2. Kairomonal activity of honeydew decreased as the honeydew aged and lost its activity completely within 72 h.
3. The wasp was exposed to different amounts of honeydew on (a) aphid-free leaves and (b) leaves bearing colonies of 150 aphids. The parasitoid search time on both leaf types increased with increasing honeydew contamination. On aphid-bearing leaves, the number of attacked aphids in the colonies also increased with increasing honeydew contamination.
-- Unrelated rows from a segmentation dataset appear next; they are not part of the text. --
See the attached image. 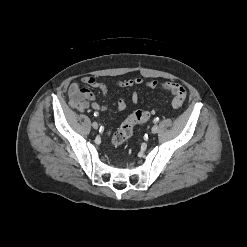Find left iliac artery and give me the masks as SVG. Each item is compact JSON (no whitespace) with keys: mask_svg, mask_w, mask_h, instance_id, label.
<instances>
[{"mask_svg":"<svg viewBox=\"0 0 247 247\" xmlns=\"http://www.w3.org/2000/svg\"><path fill=\"white\" fill-rule=\"evenodd\" d=\"M158 121H159V118L157 117V118L154 119L153 122H154V123H157Z\"/></svg>","mask_w":247,"mask_h":247,"instance_id":"left-iliac-artery-1","label":"left iliac artery"}]
</instances>
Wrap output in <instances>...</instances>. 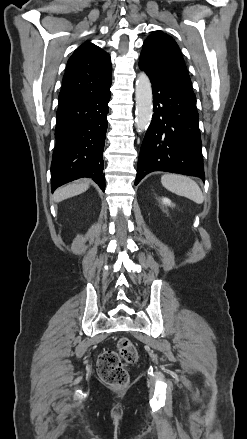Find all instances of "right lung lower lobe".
Masks as SVG:
<instances>
[{
    "label": "right lung lower lobe",
    "mask_w": 247,
    "mask_h": 439,
    "mask_svg": "<svg viewBox=\"0 0 247 439\" xmlns=\"http://www.w3.org/2000/svg\"><path fill=\"white\" fill-rule=\"evenodd\" d=\"M110 85L59 103L51 164L52 191L82 177H91L104 191L103 149Z\"/></svg>",
    "instance_id": "right-lung-lower-lobe-1"
}]
</instances>
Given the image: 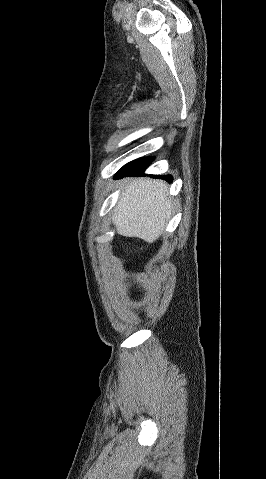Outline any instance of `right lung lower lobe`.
Here are the masks:
<instances>
[{"mask_svg": "<svg viewBox=\"0 0 266 479\" xmlns=\"http://www.w3.org/2000/svg\"><path fill=\"white\" fill-rule=\"evenodd\" d=\"M153 161V158L151 157H146V158H140L137 160H134L125 166H123L115 175V179L122 178L124 176H129V175H139L144 172V170L151 164ZM159 178H162L168 182L172 181V176L166 175V176H160Z\"/></svg>", "mask_w": 266, "mask_h": 479, "instance_id": "right-lung-lower-lobe-1", "label": "right lung lower lobe"}]
</instances>
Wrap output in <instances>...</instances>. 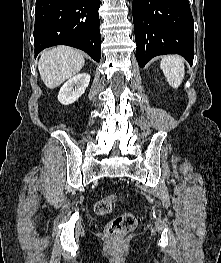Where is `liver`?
<instances>
[{"mask_svg":"<svg viewBox=\"0 0 221 263\" xmlns=\"http://www.w3.org/2000/svg\"><path fill=\"white\" fill-rule=\"evenodd\" d=\"M84 64V57L78 50L57 46L41 53L38 70L46 87L54 89L78 73Z\"/></svg>","mask_w":221,"mask_h":263,"instance_id":"liver-1","label":"liver"}]
</instances>
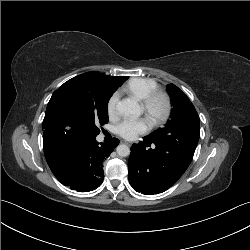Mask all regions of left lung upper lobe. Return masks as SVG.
<instances>
[{
    "label": "left lung upper lobe",
    "mask_w": 250,
    "mask_h": 250,
    "mask_svg": "<svg viewBox=\"0 0 250 250\" xmlns=\"http://www.w3.org/2000/svg\"><path fill=\"white\" fill-rule=\"evenodd\" d=\"M168 92L173 106L170 120L164 128H159L148 135L150 137H171L178 131L189 132L191 129L199 128L198 113L186 94L174 84L168 85Z\"/></svg>",
    "instance_id": "1"
}]
</instances>
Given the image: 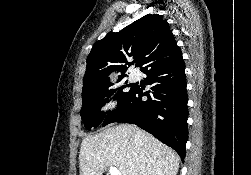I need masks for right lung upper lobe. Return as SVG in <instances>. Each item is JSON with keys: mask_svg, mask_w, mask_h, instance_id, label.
Here are the masks:
<instances>
[{"mask_svg": "<svg viewBox=\"0 0 251 175\" xmlns=\"http://www.w3.org/2000/svg\"><path fill=\"white\" fill-rule=\"evenodd\" d=\"M181 58L182 52L167 21L159 14H148L95 42L87 57L83 88L110 83L108 76L113 71L120 72L119 77L126 76L127 65L134 62L145 65L142 71L146 73Z\"/></svg>", "mask_w": 251, "mask_h": 175, "instance_id": "obj_1", "label": "right lung upper lobe"}]
</instances>
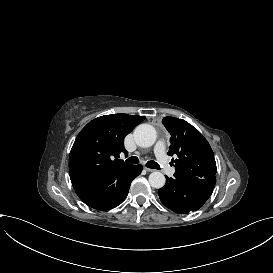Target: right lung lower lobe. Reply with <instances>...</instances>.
<instances>
[{
  "label": "right lung lower lobe",
  "mask_w": 273,
  "mask_h": 273,
  "mask_svg": "<svg viewBox=\"0 0 273 273\" xmlns=\"http://www.w3.org/2000/svg\"><path fill=\"white\" fill-rule=\"evenodd\" d=\"M142 169L141 165H135L129 172L115 178L109 186L108 195L90 207L103 211L118 206L127 197L132 180L141 173Z\"/></svg>",
  "instance_id": "98d812e1"
}]
</instances>
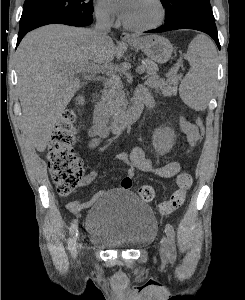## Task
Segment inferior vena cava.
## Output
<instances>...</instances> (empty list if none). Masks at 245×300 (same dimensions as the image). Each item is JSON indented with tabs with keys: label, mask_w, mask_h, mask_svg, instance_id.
Here are the masks:
<instances>
[{
	"label": "inferior vena cava",
	"mask_w": 245,
	"mask_h": 300,
	"mask_svg": "<svg viewBox=\"0 0 245 300\" xmlns=\"http://www.w3.org/2000/svg\"><path fill=\"white\" fill-rule=\"evenodd\" d=\"M111 26H112V22H111L108 14H106V13L97 14L96 26L94 29L95 38L99 42H103V41L109 39L107 34L110 31Z\"/></svg>",
	"instance_id": "inferior-vena-cava-1"
}]
</instances>
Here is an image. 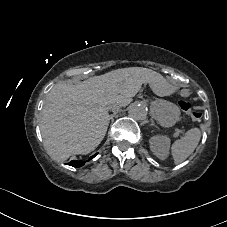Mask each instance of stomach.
<instances>
[{"label":"stomach","mask_w":227,"mask_h":227,"mask_svg":"<svg viewBox=\"0 0 227 227\" xmlns=\"http://www.w3.org/2000/svg\"><path fill=\"white\" fill-rule=\"evenodd\" d=\"M155 117L163 127H171L180 120V109L174 103L166 100H156L152 103Z\"/></svg>","instance_id":"stomach-1"}]
</instances>
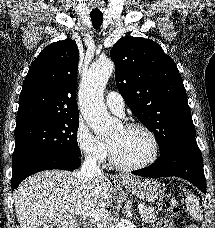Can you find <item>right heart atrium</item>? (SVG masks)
<instances>
[{
	"label": "right heart atrium",
	"mask_w": 215,
	"mask_h": 228,
	"mask_svg": "<svg viewBox=\"0 0 215 228\" xmlns=\"http://www.w3.org/2000/svg\"><path fill=\"white\" fill-rule=\"evenodd\" d=\"M73 136L75 146L84 160L94 164L105 162L109 155L108 146L94 135L83 119L78 120Z\"/></svg>",
	"instance_id": "right-heart-atrium-1"
}]
</instances>
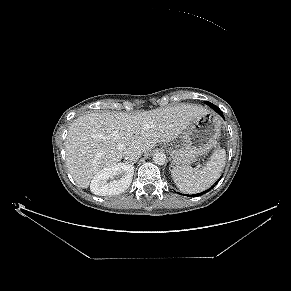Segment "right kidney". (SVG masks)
Instances as JSON below:
<instances>
[{
  "instance_id": "1",
  "label": "right kidney",
  "mask_w": 291,
  "mask_h": 291,
  "mask_svg": "<svg viewBox=\"0 0 291 291\" xmlns=\"http://www.w3.org/2000/svg\"><path fill=\"white\" fill-rule=\"evenodd\" d=\"M133 173L134 167L127 163L106 167L93 177L90 190L99 196L122 193L131 184Z\"/></svg>"
}]
</instances>
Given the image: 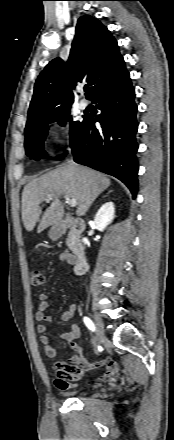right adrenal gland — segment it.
I'll use <instances>...</instances> for the list:
<instances>
[{"label":"right adrenal gland","instance_id":"2a0ac1e0","mask_svg":"<svg viewBox=\"0 0 174 440\" xmlns=\"http://www.w3.org/2000/svg\"><path fill=\"white\" fill-rule=\"evenodd\" d=\"M111 192H112V190H110L108 193H106V195H103L102 197H107V195Z\"/></svg>","mask_w":174,"mask_h":440}]
</instances>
The presence of aphids reduced the parasitoid search time compared to search time on aphid-bearing leaves with the same level of honeydew contamination, as predicted by the count-down model.
4. Parasitoids exposed to the same amount of honeydew, but a different number of aphids in a colony on the leaf, first increased the number of aphids attacked in relation to the number of aphids in the colony. But as the colony reached a certain size, the number of aphids attacked levelled off, despite the increase in the number of aphids in the colony. Search time was variable but did not exhibit any trend as the number of aphids in the colonies increased.
5. These results suggest that honeydew level is used by D. rapae as a cue for assessment of the number of aphids in the colony. In such cases, a count-down exploitation mechanism gives the best results to a forager. Many parasitoids may use kairomones for patch assessment and will therefore employ a count-down rule during patch exploitation.